BEGIN INPUT RECORDS
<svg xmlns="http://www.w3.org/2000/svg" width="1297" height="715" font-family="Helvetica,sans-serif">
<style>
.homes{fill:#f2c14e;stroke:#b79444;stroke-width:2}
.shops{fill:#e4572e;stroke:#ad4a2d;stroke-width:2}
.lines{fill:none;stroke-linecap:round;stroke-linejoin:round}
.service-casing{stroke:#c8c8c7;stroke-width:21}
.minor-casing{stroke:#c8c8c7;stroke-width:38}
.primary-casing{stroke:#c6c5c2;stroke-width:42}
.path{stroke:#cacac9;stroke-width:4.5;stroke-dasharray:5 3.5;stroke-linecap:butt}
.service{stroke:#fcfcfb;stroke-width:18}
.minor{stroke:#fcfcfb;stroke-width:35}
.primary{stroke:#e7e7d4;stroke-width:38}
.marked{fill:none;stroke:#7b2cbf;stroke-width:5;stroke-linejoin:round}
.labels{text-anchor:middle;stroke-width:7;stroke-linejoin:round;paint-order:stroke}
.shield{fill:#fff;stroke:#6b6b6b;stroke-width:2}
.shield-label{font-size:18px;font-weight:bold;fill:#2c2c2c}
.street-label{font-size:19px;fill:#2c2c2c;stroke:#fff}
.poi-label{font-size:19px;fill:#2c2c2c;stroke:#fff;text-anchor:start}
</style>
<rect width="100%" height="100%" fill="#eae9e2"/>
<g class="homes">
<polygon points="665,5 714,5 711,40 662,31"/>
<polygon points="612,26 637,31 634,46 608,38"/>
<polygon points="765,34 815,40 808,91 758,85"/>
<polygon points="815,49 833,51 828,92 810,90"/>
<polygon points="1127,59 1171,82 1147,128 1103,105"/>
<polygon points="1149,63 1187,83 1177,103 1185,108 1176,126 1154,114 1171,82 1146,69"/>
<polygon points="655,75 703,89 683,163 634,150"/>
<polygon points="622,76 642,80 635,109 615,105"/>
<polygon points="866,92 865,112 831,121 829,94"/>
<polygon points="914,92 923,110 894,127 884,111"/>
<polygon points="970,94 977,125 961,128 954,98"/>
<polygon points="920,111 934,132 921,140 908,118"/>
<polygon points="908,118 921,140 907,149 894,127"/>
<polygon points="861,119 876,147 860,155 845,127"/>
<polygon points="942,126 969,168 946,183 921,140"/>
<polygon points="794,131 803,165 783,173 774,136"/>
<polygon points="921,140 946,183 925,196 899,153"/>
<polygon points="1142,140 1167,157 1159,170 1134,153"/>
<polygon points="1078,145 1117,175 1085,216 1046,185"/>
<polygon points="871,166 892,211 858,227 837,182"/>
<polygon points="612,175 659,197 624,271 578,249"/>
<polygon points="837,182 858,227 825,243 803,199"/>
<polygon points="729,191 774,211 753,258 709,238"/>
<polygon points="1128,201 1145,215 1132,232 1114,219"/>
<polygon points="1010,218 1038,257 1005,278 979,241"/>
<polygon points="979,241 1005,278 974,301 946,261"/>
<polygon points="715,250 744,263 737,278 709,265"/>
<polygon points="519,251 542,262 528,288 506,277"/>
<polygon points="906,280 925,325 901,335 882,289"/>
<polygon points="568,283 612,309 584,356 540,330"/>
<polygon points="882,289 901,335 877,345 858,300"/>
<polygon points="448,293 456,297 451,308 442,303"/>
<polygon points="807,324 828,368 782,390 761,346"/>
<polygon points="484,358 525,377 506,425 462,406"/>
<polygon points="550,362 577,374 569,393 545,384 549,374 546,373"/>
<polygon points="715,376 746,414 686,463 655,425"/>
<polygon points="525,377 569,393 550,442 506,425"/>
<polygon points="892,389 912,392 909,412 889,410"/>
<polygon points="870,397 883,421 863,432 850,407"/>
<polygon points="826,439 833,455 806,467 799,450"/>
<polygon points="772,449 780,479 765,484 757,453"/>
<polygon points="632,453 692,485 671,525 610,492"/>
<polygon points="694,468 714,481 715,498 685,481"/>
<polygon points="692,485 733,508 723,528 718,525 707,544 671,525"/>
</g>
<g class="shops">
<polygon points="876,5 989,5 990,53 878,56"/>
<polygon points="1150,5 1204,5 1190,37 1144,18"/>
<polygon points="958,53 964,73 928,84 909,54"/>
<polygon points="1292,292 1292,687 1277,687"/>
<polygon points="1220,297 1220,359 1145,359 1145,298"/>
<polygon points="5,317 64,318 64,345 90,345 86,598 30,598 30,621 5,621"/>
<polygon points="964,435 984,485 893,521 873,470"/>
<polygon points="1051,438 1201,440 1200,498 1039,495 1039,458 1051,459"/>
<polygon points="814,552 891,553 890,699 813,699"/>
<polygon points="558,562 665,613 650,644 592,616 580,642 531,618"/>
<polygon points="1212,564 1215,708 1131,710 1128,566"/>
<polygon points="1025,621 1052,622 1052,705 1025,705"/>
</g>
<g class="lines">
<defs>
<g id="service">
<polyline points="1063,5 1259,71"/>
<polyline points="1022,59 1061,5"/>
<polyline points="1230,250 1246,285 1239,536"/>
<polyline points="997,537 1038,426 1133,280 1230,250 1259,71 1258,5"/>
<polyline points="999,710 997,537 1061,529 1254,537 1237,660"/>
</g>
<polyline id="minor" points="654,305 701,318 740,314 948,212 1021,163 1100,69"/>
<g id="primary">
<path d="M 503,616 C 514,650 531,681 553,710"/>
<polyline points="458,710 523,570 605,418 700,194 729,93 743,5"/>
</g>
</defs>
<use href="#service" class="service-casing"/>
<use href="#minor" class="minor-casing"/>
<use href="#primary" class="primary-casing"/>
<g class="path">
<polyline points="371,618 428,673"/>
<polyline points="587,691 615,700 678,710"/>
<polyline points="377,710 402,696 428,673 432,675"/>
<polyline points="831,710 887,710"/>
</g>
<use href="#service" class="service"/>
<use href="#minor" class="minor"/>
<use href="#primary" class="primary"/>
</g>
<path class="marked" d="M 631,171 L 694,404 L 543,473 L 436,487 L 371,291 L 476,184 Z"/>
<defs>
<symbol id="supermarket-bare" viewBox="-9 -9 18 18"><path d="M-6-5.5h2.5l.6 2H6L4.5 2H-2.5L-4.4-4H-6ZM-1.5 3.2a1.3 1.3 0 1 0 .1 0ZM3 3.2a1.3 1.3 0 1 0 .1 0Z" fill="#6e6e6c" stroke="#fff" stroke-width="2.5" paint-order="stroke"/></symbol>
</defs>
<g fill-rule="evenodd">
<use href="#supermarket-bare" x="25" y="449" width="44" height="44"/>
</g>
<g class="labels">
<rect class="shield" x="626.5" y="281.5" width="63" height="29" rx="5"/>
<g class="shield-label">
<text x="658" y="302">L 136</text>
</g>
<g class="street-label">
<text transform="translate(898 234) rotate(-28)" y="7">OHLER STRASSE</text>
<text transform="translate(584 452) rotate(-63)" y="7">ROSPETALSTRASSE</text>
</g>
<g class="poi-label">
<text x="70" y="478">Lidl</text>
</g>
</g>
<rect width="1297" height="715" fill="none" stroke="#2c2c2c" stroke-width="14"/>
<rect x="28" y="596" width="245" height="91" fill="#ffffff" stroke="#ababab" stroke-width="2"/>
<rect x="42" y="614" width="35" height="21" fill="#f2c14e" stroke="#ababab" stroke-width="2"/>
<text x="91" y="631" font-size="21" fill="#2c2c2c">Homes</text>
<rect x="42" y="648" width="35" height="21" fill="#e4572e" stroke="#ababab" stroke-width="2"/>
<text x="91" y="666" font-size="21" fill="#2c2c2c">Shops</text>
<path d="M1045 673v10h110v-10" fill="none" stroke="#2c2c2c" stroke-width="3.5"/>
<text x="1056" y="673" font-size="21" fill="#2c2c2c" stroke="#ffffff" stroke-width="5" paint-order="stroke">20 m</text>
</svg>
END INPUT RECORDS
Transcribe all entries word for word.

> **ANSWER TO THIS TASK**:
<svg xmlns="http://www.w3.org/2000/svg" width="1297" height="715" font-family="Helvetica,sans-serif">
<style>
.homes{fill:#f2c14e;stroke:#b79444;stroke-width:2}
.shops{fill:#e4572e;stroke:#ad4a2d;stroke-width:2}
.lines{fill:none;stroke-linecap:round;stroke-linejoin:round}
.service-casing{stroke:#c8c8c7;stroke-width:21}
.minor-casing{stroke:#c8c8c7;stroke-width:38}
.primary-casing{stroke:#c6c5c2;stroke-width:42}
.path{stroke:#cacac9;stroke-width:4.5;stroke-dasharray:5 3.5;stroke-linecap:butt}
.service{stroke:#fcfcfb;stroke-width:18}
.minor{stroke:#fcfcfb;stroke-width:35}
.primary{stroke:#e7e7d4;stroke-width:38}
.marked{fill:none;stroke:#7b2cbf;stroke-width:5;stroke-linejoin:round}
.labels{text-anchor:middle;stroke-width:7;stroke-linejoin:round;paint-order:stroke}
.shield{fill:#fff;stroke:#6b6b6b;stroke-width:2}
.shield-label{font-size:18px;font-weight:bold;fill:#2c2c2c}
.street-label{font-size:19px;fill:#2c2c2c;stroke:#fff}
.poi-label{font-size:19px;fill:#2c2c2c;stroke:#fff;text-anchor:start}
</style>
<rect width="100%" height="100%" fill="#eae9e2"/>
<g class="homes">
<polygon points="665,5 714,5 711,40 662,31"/>
<polygon points="612,26 637,31 634,46 608,38"/>
<polygon points="765,34 815,40 808,91 758,85"/>
<polygon points="815,49 833,51 828,92 810,90"/>
<polygon points="1127,59 1171,82 1147,128 1103,105"/>
<polygon points="1149,63 1187,83 1177,103 1185,108 1176,126 1154,114 1171,82 1146,69"/>
<polygon points="655,75 703,89 683,163 634,150"/>
<polygon points="622,76 642,80 635,109 615,105"/>
<polygon points="866,92 865,112 831,121 829,94"/>
<polygon points="914,92 923,110 894,127 884,111"/>
<polygon points="970,94 977,125 961,128 954,98"/>
<polygon points="920,111 934,132 921,140 908,118"/>
<polygon points="908,118 921,140 907,149 894,127"/>
<polygon points="861,119 876,147 860,155 845,127"/>
<polygon points="942,126 969,168 946,183 921,140"/>
<polygon points="794,131 803,165 783,173 774,136"/>
<polygon points="921,140 946,183 925,196 899,153"/>
<polygon points="1142,140 1167,157 1159,170 1134,153"/>
<polygon points="1078,145 1117,175 1085,216 1046,185"/>
<polygon points="871,166 892,211 858,227 837,182"/>
<polygon points="612,175 659,197 624,271 578,249"/>
<polygon points="837,182 858,227 825,243 803,199"/>
<polygon points="729,191 774,211 753,258 709,238"/>
<polygon points="1128,201 1145,215 1132,232 1114,219"/>
<polygon points="1010,218 1038,257 1005,278 979,241"/>
<polygon points="979,241 1005,278 974,301 946,261"/>
<polygon points="715,250 744,263 737,278 709,265"/>
<polygon points="519,251 542,262 528,288 506,277"/>
<polygon points="906,280 925,325 901,335 882,289"/>
<polygon points="568,283 612,309 584,356 540,330"/>
<polygon points="882,289 901,335 877,345 858,300"/>
<polygon points="448,293 456,297 451,308 442,303"/>
<polygon points="807,324 828,368 782,390 761,346"/>
<polygon points="484,358 525,377 506,425 462,406"/>
<polygon points="550,362 577,374 569,393 545,384 549,374 546,373"/>
<polygon points="715,376 746,414 686,463 655,425"/>
<polygon points="525,377 569,393 550,442 506,425"/>
<polygon points="892,389 912,392 909,412 889,410"/>
<polygon points="870,397 883,421 863,432 850,407"/>
<polygon points="826,439 833,455 806,467 799,450"/>
<polygon points="772,449 780,479 765,484 757,453"/>
<polygon points="632,453 692,485 671,525 610,492"/>
<polygon points="694,468 714,481 715,498 685,481"/>
<polygon points="692,485 733,508 723,528 718,525 707,544 671,525"/>
</g>
<g class="shops">
<polygon points="876,5 989,5 990,53 878,56"/>
<polygon points="1150,5 1204,5 1190,37 1144,18"/>
<polygon points="958,53 964,73 928,84 909,54"/>
<polygon points="1292,292 1292,687 1277,687"/>
<polygon points="1220,297 1220,359 1145,359 1145,298"/>
<polygon points="5,317 64,318 64,345 90,345 86,598 30,598 30,621 5,621"/>
<polygon points="964,435 984,485 893,521 873,470"/>
<polygon points="1051,438 1201,440 1200,498 1039,495 1039,458 1051,459"/>
<polygon points="814,552 891,553 890,699 813,699"/>
<polygon points="558,562 665,613 650,644 592,616 580,642 531,618"/>
<polygon points="1212,564 1215,708 1131,710 1128,566"/>
<polygon points="1025,621 1052,622 1052,705 1025,705"/>
</g>
<g class="lines">
<defs>
<g id="service">
<polyline points="1063,5 1259,71"/>
<polyline points="1022,59 1061,5"/>
<polyline points="1230,250 1246,285 1239,536"/>
<polyline points="997,537 1038,426 1133,280 1230,250 1259,71 1258,5"/>
<polyline points="999,710 997,537 1061,529 1254,537 1237,660"/>
</g>
<polyline id="minor" points="654,305 701,318 740,314 948,212 1021,163 1100,69"/>
<g id="primary">
<path d="M 503,616 C 514,650 531,681 553,710"/>
<polyline points="458,710 523,570 605,418 700,194 729,93 743,5"/>
</g>
</defs>
<use href="#service" class="service-casing"/>
<use href="#minor" class="minor-casing"/>
<use href="#primary" class="primary-casing"/>
<g class="path">
<polyline points="371,618 428,673"/>
<polyline points="587,691 615,700 678,710"/>
<polyline points="377,710 402,696 428,673 432,675"/>
<polyline points="831,710 887,710"/>
</g>
<use href="#service" class="service"/>
<use href="#minor" class="minor"/>
<use href="#primary" class="primary"/>
</g>
<path class="marked" d="M 631,171 L 694,404 L 543,473 L 436,487 L 371,291 L 476,184 Z"/>
<defs>
<symbol id="supermarket-bare" viewBox="-9 -9 18 18"><path d="M-6-5.5h2.5l.6 2H6L4.5 2H-2.5L-4.4-4H-6ZM-1.5 3.2a1.3 1.3 0 1 0 .1 0ZM3 3.2a1.3 1.3 0 1 0 .1 0Z" fill="#6e6e6c" stroke="#fff" stroke-width="2.5" paint-order="stroke"/></symbol>
</defs>
<g fill-rule="evenodd">
<use href="#supermarket-bare" x="25" y="449" width="44" height="44"/>
</g>
<g class="labels">
<rect class="shield" x="626.5" y="281.5" width="63" height="29" rx="5"/>
<g class="shield-label">
<text x="658" y="302">L 136</text>
</g>
<g class="street-label">
<text transform="translate(898 234) rotate(-28)" y="7">OHLER STRASSE</text>
<text transform="translate(584 452) rotate(-63)" y="7">ROSPETALSTRASSE</text>
</g>
<g class="poi-label">
<text x="70" y="478">Lidl</text>
</g>
</g>
<rect width="1297" height="715" fill="none" stroke="#2c2c2c" stroke-width="14"/>
<rect x="28" y="596" width="245" height="91" fill="#ffffff" stroke="#ababab" stroke-width="2"/>
<rect x="42" y="614" width="35" height="21" fill="#f2c14e" stroke="#ababab" stroke-width="2"/>
<text x="91" y="631" font-size="21" fill="#2c2c2c">Homes</text>
<rect x="42" y="648" width="35" height="21" fill="#e4572e" stroke="#ababab" stroke-width="2"/>
<text x="91" y="666" font-size="21" fill="#2c2c2c">Shops</text>
<path d="M1045 673v10h110v-10" fill="none" stroke="#2c2c2c" stroke-width="3.5"/>
<text x="1056" y="673" font-size="21" fill="#2c2c2c" stroke="#ffffff" stroke-width="5" paint-order="stroke">20 m</text>
</svg>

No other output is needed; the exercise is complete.